Oh no I'm not buying the denials. Let me speak to your siblings. Your siblings might be truth bending brats but I'm sure they have an interesting perspective on your behavior.
Lets face it, humans are fun to watch. No exceptions.
So I've decided to put your insecurities to ease by sharing a few of my moments. (Send me your moments and I'll post those too. Fine, though tattling on your sibs is a sin, I'll take those as well.)
I have been photographed in my underwear 9,632 times. (By my mom. Don't be a potty brain.)
Not only have I fallen down the stairs, up the stairs and in the hallway, I have flipped over my rollerboard and landed ass over tea kettle at four am while waiting for the elevator. (I was NOT drinking. Shame on you Missie, I'm trying to write an encouraging post here.)
As the only shy sister I wasn't crazy when people mistook me for my sibs. In the interest of full disclosure, I have not been to the nudie-butt beach with Beamer nor have I jumped off chair lifts with Jinxso. My parents are solely responsible for the silly camp songs I sang in public and Brat, well Brat spent an entire year imitating the Fonz so I'm starting to feel a bit better here.

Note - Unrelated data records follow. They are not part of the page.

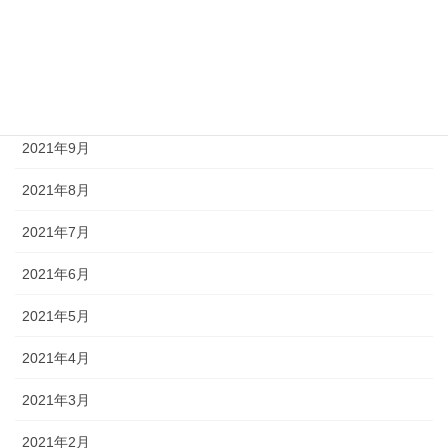
2021年12月
2021年11月
2021年10月
2021年9月
2021年8月
2021年7月
2021年6月
2021年5月
2021年4月
2021年3月
2021年2月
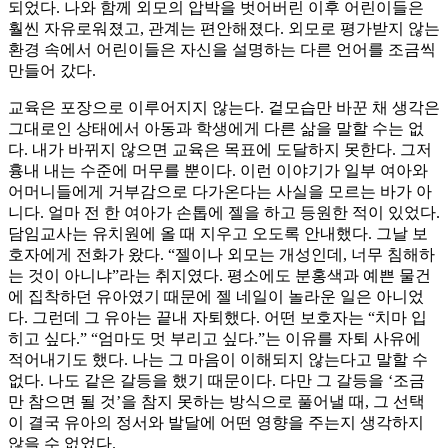
되었다. 나와 함께 외모의 압박을 벗어버린 이후 어린이들은
훨씬 자유로워졌고, 관계는 편안해졌다. 외모로 평가받지 않는
환경 속에서 어린이들은 자신을 설명하는 다른 언어를 조금씩
만들어 갔다.
교육은 포장으로 이루어지지 않는다. 겉모습만 바꾼 채 생각은
그대로인 상태에서 아동과 학생에게 다른 삶을 말할 수는 없
다. 내가 바뀌지 않으면 교육은 목표에 도달하지 못한다. 그저
흉내 내는 수준에 머무를 뿐이다. 이런 이야기가 일부 여아와
어머니들에게 거부감으로 다가온다는 사실을 모르는 바가 아
니다. 얼마 전 한 여아가 손톱에 젤을 하고 등원한 적이 있었다.
담임교사는 유치원에 올 때 지우고 오도록 안내했다. 그날 보
호자에게 전화가 왔다. “젤이나 외모는 개성인데, 너무 침해하
는 것이 아니냐”라는 취지였다. 평소에도 분홍색과 예쁜 물건
에 집착하던 유아였기 때문에 젤 네일이 놀라운 일은 아니었
다. 그런데 그 유아는 끝내 자퇴했다. 어떤 보호자는 “치마 입
히고 싶다.” “엄마도 멋 부리고 싶다.”는 이유를 자퇴 사유에
적어내기도 했다. 나는 그 마음이 이해되지 않는다고 말할 수
없다. 나도 같은 갈등을 했기 때문이다. 다만 그 갈등을 ‘조금
만 참으면 될 것’을 참지 못하는 방식으로 풀어낼 때, 그 선택
이 결국 유아의 정서와 발달에 어떤 영향을 주는지 생각하지
않을 수 없었다.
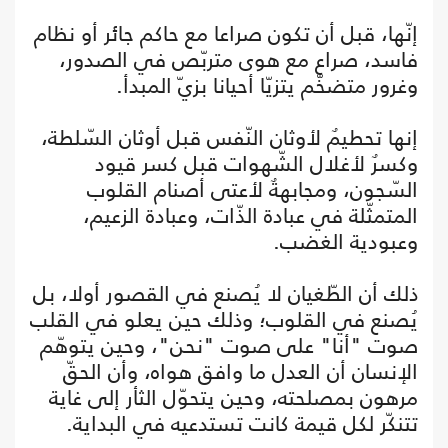
إنّها، قبل أن تكون صراعا مع حاكم جائر أو نظام
فاسد، صراع مع هوى متربّص في الصدور،
وغرور متضخّم يتزيّا أحيانا بزيّ المبدأ.
إنها تحطيمٌ لأوثان النّفس قبل أوثان السّلطة،
وكسرٌ لأغلال الشّهوات قبل كسر قيود
السّجون، ومجابهةٌ لأعتى أصنام القلوب
المتمثّلة في عبادة الذّات، وعبادة الزعيم،
وعبودية الغضب.
ذلك أن الطّغيان لا يُصنع في القصور أولا، بل
يُصنع في القلوب؛ وذلك حين يعلو في القلب
صوت "أنا" على صوت "نحن"، وحين يتوهّم
الإنسان أن العدل ما وافق هواه، وأن الحقّ
مرهون بمصلحته، وحين يتحوّل الثأر إلى غاية
تتنكّر لكل قيمة كانت تستدعيه في البداية.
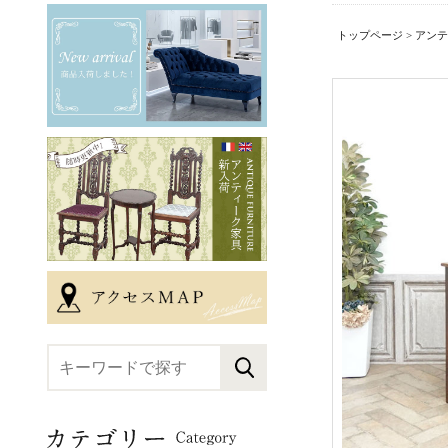
トップページ
>
アンテ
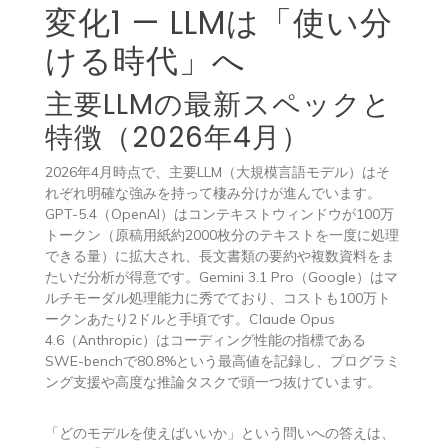
変化1 — LLMは「使い分
ける時代」へ
主要LLMの最新スペックと
特徴（2026年4月）
2026年4月時点で、主要LLM（大規模言語モデル）はそ
れぞれ明確な強みを持って棲み分けが進んでいます。
GPT-5.4（OpenAI）はコンテキストウィンドウが100万
トークン（原稿用紙約2000枚分のテキストを一度に処理
できる量）に拡大され、長文書類の要約や複数資料をま
たいだ分析が得意です。Gemini 3.1 Pro（Google）はマ
ルチモーダル処理能力に秀でており、コストも100万ト
ークンあたり2ドルと手頃です。Claude Opus
4.6（Anthropic）はコーディング性能の指標である
SWE-benchで80.8%という最高値を記録し、プログラミ
ング支援や高度な推論タスクで頭一つ抜けています。
「どのモデルを使えばいいか」という問いへの答えは、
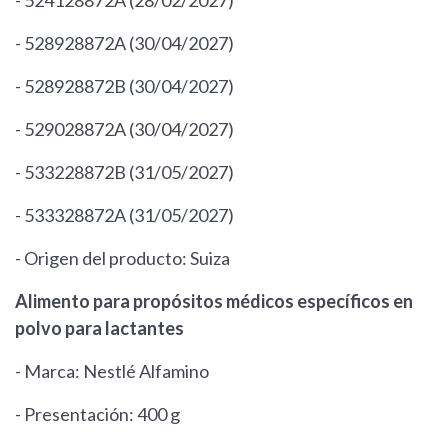
- 524128872A (28/02/2027)
- 528928872A (30/04/2027)
- 528928872B (30/04/2027)
- 529028872A (30/04/2027)
- 533228872B (31/05/2027)
- 533328872A (31/05/2027)
- Origen del producto: Suiza
Alimento para propósitos médicos específicos en
polvo para lactantes
- Marca: Nestlé Alfamino
- Presentación: 400 g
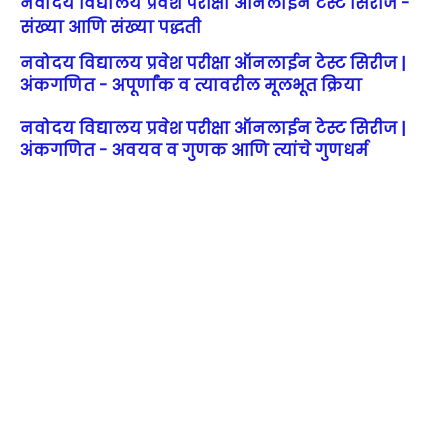
नवोदय विद्यालय प्रवेश परीक्षा ऑनलाईन टेस्ट सिरीज -
संख्या आणि संख्या पद्धती
नवोदय विद्यालय प्रवेश परीक्षा ऑनलाईन टेस्ट सिरीज |
अंकगणित - अपूर्णांक व त्यावरील मूलभूत क्रिया
नवोदय विद्यालय प्रवेश परीक्षा ऑनलाईन टेस्ट सिरीज |
अंकगणित - अवयव व गुणक आणि त्यांचे गुणधर्म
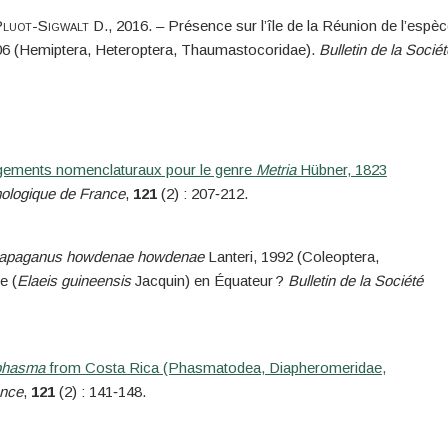
luot-Sigwalt
D.
, 2016. – Présence sur l’île de la Réunion de l’espè
06 (Hemiptera, Heteroptera, Thaumastocoridae).
Bulletin de la Sociét
ngements nomenclaturaux pour le genre
Metria
Hübner, 1823
mologique de France
,
121
(2) : 207‑212.
apaganus howdenae howdenae
Lanteri, 1992 (Coleoptera,
e (
Elaeis guineensis
Jacquin) en Équateur ?
Bulletin de la Société
phasma
from Costa Rica (Phasmatodea, Diapheromeridae,
ance
,
121
(2) : 141‑148.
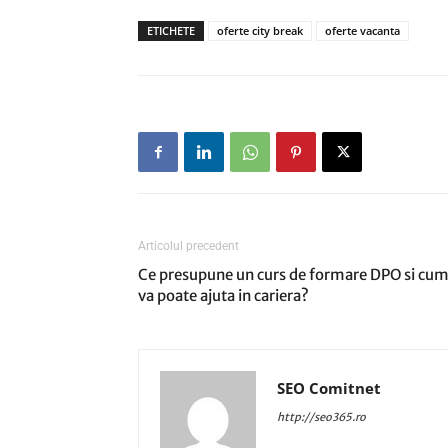
ETICHETE
oferte city break
oferte vacanta
Articolul precedent
Ce presupune un curs de formare DPO si cu
va poate ajuta in cariera?
SEO Comitnet
http://seo365.ro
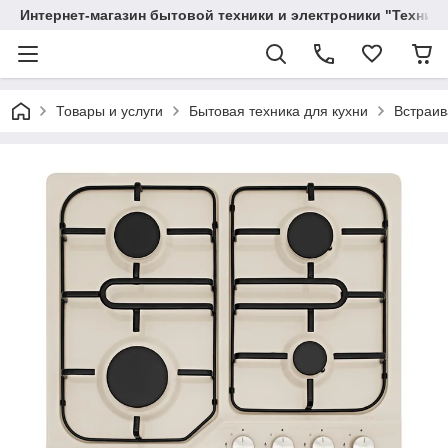
Интернет-магазин бытовой техники и электроники "Техника
Товары и услуги
Бытовая техника для кухни
Встраив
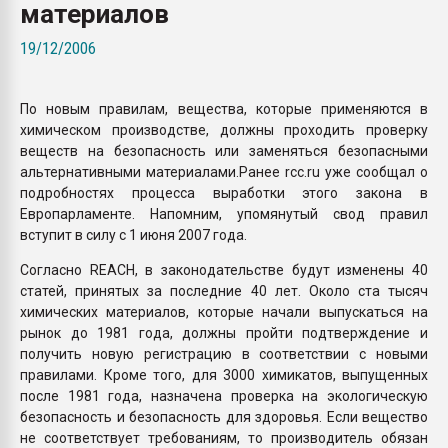
материалов
Всё, что касается выду
бутылок
19/12/2006
ПЕРЕЙТИ НА 
По новым правилам, вещества, которые применяются в
химическом производстве, должны проходить проверку
веществ на безопасность или заменяться безопасными
альтернативными материалами.Ранее rcc.ru уже сообщал о
подробностях процесса выработки этого закона в
Европарламенте. Напомним, упомянутый свод правил
вступит в силу с 1 июня 2007 года.
Согласно REACH, в законодательстве будут изменены 40
статей, принятых за последние 40 лет. Около ста тысяч
химических материалов, которые начали выпускаться на
рынок до 1981 года, должны пройти подтверждение и
получить новую регистрацию в соответствии с новыми
правилами. Кроме того, для 3000 химикатов, выпущенных
после 1981 года, назначена проверка на экологическую
безопасность и безопасность для здоровья. Если вещество
не соответствует требованиям, то производитель обязан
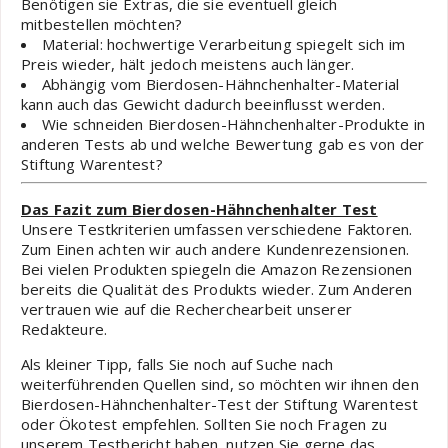
Benötigen sie Extras, die sie eventuell gleich
mitbestellen möchten?
Material: hochwertige Verarbeitung spiegelt sich im
Preis wieder, hält jedoch meistens auch länger.
Abhängig vom Bierdosen-Hähnchenhalter-Material
kann auch das Gewicht dadurch beeinflusst werden.
Wie schneiden Bierdosen-Hähnchenhalter-Produkte in
anderen Tests ab und welche Bewertung gab es von der
Stiftung Warentest?
Das Fazit zum Bierdosen-Hähnchenhalter Test
Unsere Testkriterien umfassen verschiedene Faktoren.
Zum Einen achten wir auch andere Kundenrezensionen.
Bei vielen Produkten spiegeln die Amazon Rezensionen
bereits die Qualität des Produkts wieder. Zum Anderen
vertrauen wie auf die Recherchearbeit unserer
Redakteure.
Als kleiner Tipp, falls Sie noch auf Suche nach
weiterführenden Quellen sind, so möchten wir ihnen den
Bierdosen-Hähnchenhalter-Test der Stiftung Warentest
oder Ökotest empfehlen. Sollten Sie noch Fragen zu
unserem Testbericht haben, nutzen Sie gerne das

Once I misinterpreted the hand signal of another driver and when I pulled over to check my tires a trooper parked behind my car and asked what the problem was. Ye-ah, it wasn't until I imitated the other driver that I realized he meant cop, not tire. (Hey, twelve hours of graveyard shift people, twelve hours.)
I blew a snot bubble in first grade, faked a broken leg in eighth and spent a large portion of my freshman year stuffed in lockers.
What, you wanted my greatest insecurity as a writer?
Fine, I have an obnoxious voice and I worry that I drive people crazy. Ah, you're smiling now. Excellent, go off and enjoy your day but send me chocolate I think I've just talked myself into the blues.